▸ Work instruction
For each of the records, rewrite its text lines with "资金告急" renamed to "资金紧张" and every other line unchanged. Leave the pictures out of your answer.

Stored items from a collection:
┌──

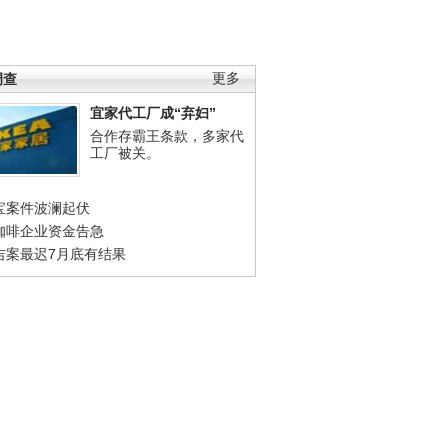
调查
更多
宜家代工厂成“弃妇”
合作存霸王条款，多家代
工厂被关。
宝案件波澜起伏
咖啡企业资金告急
吉案最迟7月底有结果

└──

▸ Completed exercise
调查
更多
宜家代工厂成“弃妇”
合作存霸王条款，多家代
工厂被关。
宝案件波澜起伏
咖啡企业资金紧张
吉案最迟7月底有结果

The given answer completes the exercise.